> TASKS TO COMPLETE
• 1. Answer these questions from the article on Finland's National Archives below:
(a) Who is the Deputy Director General quoted in the article?
(b) Which anniversary is the National Archives celebrating?
(c) Which two other countries are also cutting open their books?
• 2. In the records below, list every line that contains the word "black".

> TEXT SECTION
______________________________

Ending the paper trail

Short

State archives take up a lot of space. Should we digitise the lot, and burn the books? Finland is taking a radical step

12th May 2016
By Tom Jeffreys
The Old Reading Room at the National Archives of Finland

Behind the grand neoclassical facade of the National Archives of Finland in central Helsinki, a strange and controversial scene is playing out. A man in a dark T-shirt takes an old book from a pile on a shelf. Armed with a pair of scissors and a sharp knife, he slices down the back of its spine, breaks open the binding, and separates out the pages. These are then trimmed in an electric guillotine, stacked together and placed inside powder-blue cardboard boxes. Leftover bindings are thrown unceremoniously into a plastic bin, while the pages are readied for the digitisation machines.

For those raised on a belief in books as the pinnacle of civilisation, this is a horrifying scene – all the more so for where it takes place. Archives, after all, are places of conservation, not destruction. But not, it seems, for long. Finland's National Archives is currently celebrating its 200th anniversary. At the same time, legislation is being finalised that will enable the Archives not simply to digitise its documents but to dispose of them too. This is a radical step. But is it necessary?

To answer, it's important first to understand the logic of the archiving profession. Archives are not museums, and their priorities are not the same. "The National Archives are not about paper, but the data that the papers are covered with," says Deputy Director General Markku Nenonen. While the National Archives do contain a number of rare and beautiful objects – such as the 1316 letter from the King of Sweden to "the women of Karelia" – its bread and butter is information.

This information comes from government departments, private citizens, communities, corporations and third sector organisations. And it comes, for the most part, on paper. Today, it is mostly A4, white, and made from wood pulp. But the National Archives also contains information on parchment, microfilm, and now in the form of digital files. If we understand that information is the priority, then the form it takes is only secondary. Longevity, access, and cost-efficiency are the drivers. Sweden and Hungary are cutting open their books too.

It is also worth making the perverse-sounding point that these books are not, in fact, books. They were not conceived as books, nor were they bound by professional – or even particularly skilled – bookbinders. Instead, many of them consist of sheaves of individual documents bound together some years after they were first produced; and many comprise fragile, 20th-century papers made from wood pulp, which is especially vulnerable to damage from the very glue that is holding them together. Having been cut from their bindings, these documents can now be stored horizontally. The new powder-blue boxes are acid-free. What may look like vandalism is in fact contributing to the longevity of the document.

______________________________

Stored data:

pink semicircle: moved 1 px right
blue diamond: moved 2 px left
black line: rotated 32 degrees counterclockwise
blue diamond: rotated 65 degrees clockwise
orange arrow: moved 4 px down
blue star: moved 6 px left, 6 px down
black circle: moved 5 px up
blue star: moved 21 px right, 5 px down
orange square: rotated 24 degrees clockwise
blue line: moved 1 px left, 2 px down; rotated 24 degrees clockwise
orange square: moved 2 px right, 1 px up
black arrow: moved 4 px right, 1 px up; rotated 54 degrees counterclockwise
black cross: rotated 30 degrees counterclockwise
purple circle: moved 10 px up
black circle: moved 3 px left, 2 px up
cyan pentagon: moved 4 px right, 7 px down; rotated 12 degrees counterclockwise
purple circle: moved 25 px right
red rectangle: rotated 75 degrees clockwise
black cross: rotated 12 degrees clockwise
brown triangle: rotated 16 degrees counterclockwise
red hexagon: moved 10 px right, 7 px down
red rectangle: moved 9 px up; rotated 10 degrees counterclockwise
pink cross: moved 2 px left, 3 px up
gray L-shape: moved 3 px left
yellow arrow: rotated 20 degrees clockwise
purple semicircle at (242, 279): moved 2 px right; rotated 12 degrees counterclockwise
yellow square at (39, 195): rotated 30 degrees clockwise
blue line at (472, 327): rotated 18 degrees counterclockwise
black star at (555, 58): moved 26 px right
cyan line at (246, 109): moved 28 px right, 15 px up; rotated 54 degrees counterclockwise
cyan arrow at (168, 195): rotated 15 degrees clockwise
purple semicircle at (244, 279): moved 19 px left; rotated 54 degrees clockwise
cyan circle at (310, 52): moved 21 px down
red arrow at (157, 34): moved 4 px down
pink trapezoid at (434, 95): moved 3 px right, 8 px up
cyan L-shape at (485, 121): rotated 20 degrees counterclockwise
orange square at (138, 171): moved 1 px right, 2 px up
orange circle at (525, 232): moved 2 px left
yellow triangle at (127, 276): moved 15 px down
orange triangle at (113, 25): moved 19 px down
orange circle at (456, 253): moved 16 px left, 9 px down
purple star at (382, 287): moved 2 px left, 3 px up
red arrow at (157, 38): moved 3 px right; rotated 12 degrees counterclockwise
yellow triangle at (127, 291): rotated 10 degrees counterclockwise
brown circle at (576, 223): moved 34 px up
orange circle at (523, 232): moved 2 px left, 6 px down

______________________________

> SOLUTIONS BELOW
• 1.
(a) Markku Nenonen
(b) Its 200th anniversary
(c) Sweden and Hungary

• 2.
black line: rotated 32 degrees counterclockwise
black circle: moved 5 px up
black arrow: moved 4 px right, 1 px up; rotated 54 degrees counterclockwise
black cross: rotated 30 degrees counterclockwise
black circle: moved 3 px left, 2 px up
black cross: rotated 12 degrees clockwise
black star at (555, 58): moved 26 px right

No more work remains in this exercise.